With the proliferation of slot machines at racetracks in New York and Pennsylvania, coupled with tougher anti-smoking laws, A.C. profits are down the past 5 out of 6 months for the majority of casinos. They are responding with their usual knee-jerk mentality by cutting back on comps rather than meeting the increased competition head on and increasing comps to lure players in. They don’t understand smart businessmen welcome competition because it can be used to make you look good. This is what happens when corporate bean-counters manage casinos.

Poker players, per se, do not do a casino any good. The table rake and profits from food do not come close to what a bank of popular slot machines or a pit of table games produce in terms of net win for the casino. The casino offers the poker player a game hoping he loses and goes out into the main casino to that table game or slot machine and tries to get even. In the alternative, casinos hope the steadfast poker player brings with him a wife, girlfriend, or friends who may go out into the main casino and lose money while the poker player remains in the poker room. The game is offered for a reason.

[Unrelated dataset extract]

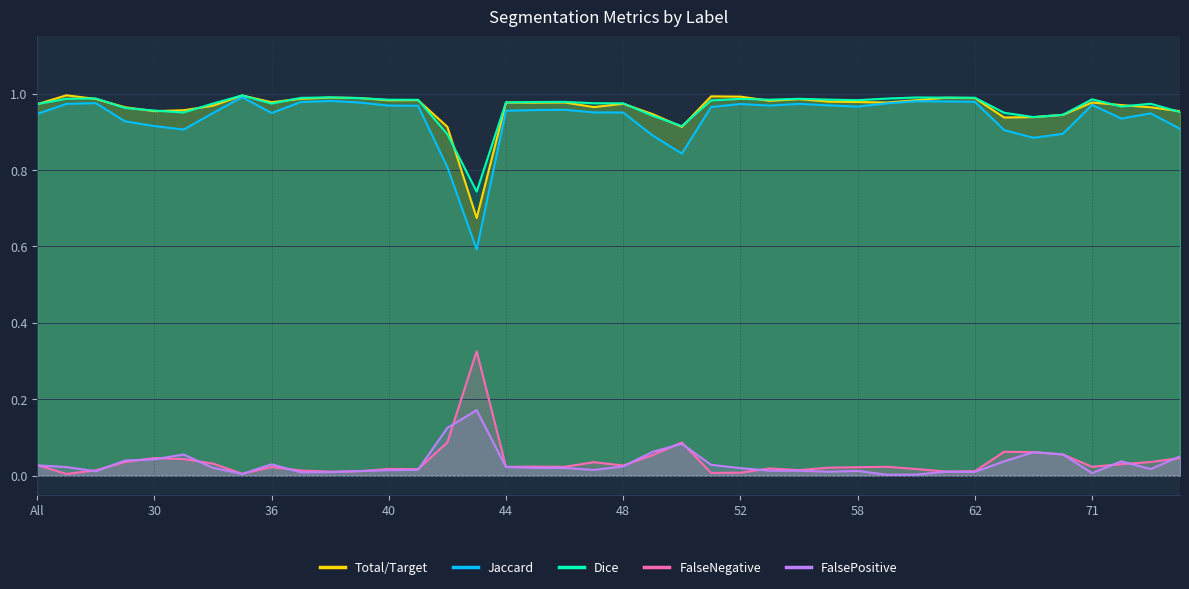

Is it true that Jaccard equals 1.3 at 58?

False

The mentality of the A.C. casino executive is best illustrated by a conversation at a local gym between a card counting friend of mine who has lived in Atlantic City since before the advent of casino gambling, and a high ranking executive from the Hilton casino. When asked why the Hilton didn’t offer late surrender at blackjack while most of the other A.C. casinos did, the executive replied, “At Hilton we’re not interested in giving the player a better game. We want the player to lose his money as fast as possible, get out of our casino, and get the next one in. We don’t have to offer anything. They come anyway.” Tropicana, a number of years back, tried to convince all the other A.C. casinos to drastically reduce and even eliminate comps to players. Luckily, the other casinos saw the stupidity in this suggestion and, with the increasing competition from the Ct. casinos didn’t support it much beyond reducing incentives to the bus gaming traffic.

When a gambler walks into a casino, casino personnel look at him and consider whatever money he has in his pockets to be their money: they just haven’t got it yet. People who think of casinos in friendly terms because they go there, play only poker, and make money doing it, are just naive. They haven’t been exposed to the true nature of the A.C. casino: “screw everybody and make money, as is our God-given right, at all costs”.

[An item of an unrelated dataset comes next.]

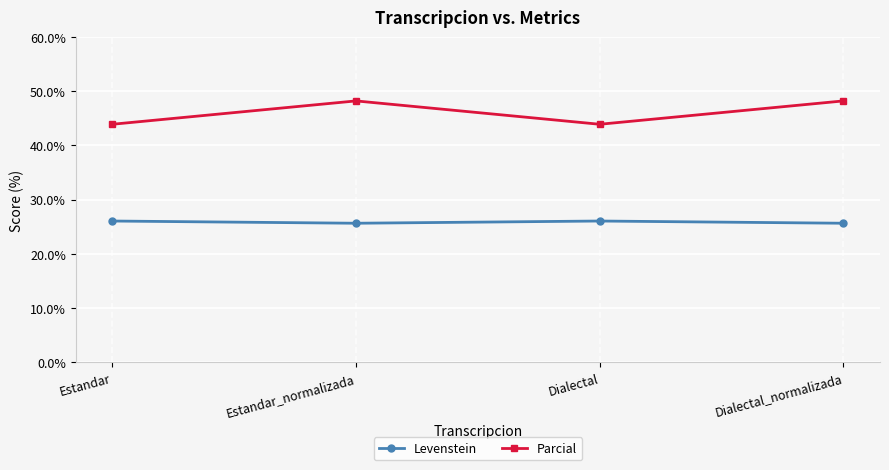

In Parcial, how many points are higher than both neighbors (excluding endpoints)?

1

With A.C. casinos hurting and due to hurt even more as slot competition builds, they will cut whatever isn’t making them money, and concentrate on that which does. Table games are their sole current advantage in the new competitive era. The casinos most likely will have to reduce the floor space now devoted to slot machines and increase the table games they offer. Will they reduce the poker rooms, too, hoping to add table games there to attract the non-slot gamblers out there? Will A.C. casinos reduce the comps to poker players too or will they strive to attract this resource? Will poker benefit or will it be hurt by the new slot competition facing A.C. casinos and draining their once monopolistic profits?

At first, I thought A.C. would hold true to form and start screwing the poker players next. But now, I’m not so sure. I understand Foxwoods just months ago upped the poker comps from 1.50/hr to 3.00/hr now that the Mohegan Sun’s poker room nears completion. Of course, true to casino form, Foxwoods had dropped comps to 1.50/hr from 2.00/hr when Mohegan Sun closed their poker room years before. Taj in A.C. has given 3.00/hr to 20/40 stud players and 4.00/hr plus a free weekday room after 4 hours of play to 40/80 stud players for quite some time. They haven’t taken this back yet. Any other opinions on what this new slot competition facing A.C. casinos and eroding their profits will do to east coast poker? Will the casinos value poker players as a source of potential revenue and fight for their business or, as has been done so many times in the past, will A.C. casinos do what they do so well: smugly alienate yet another group of customers and drive their business away?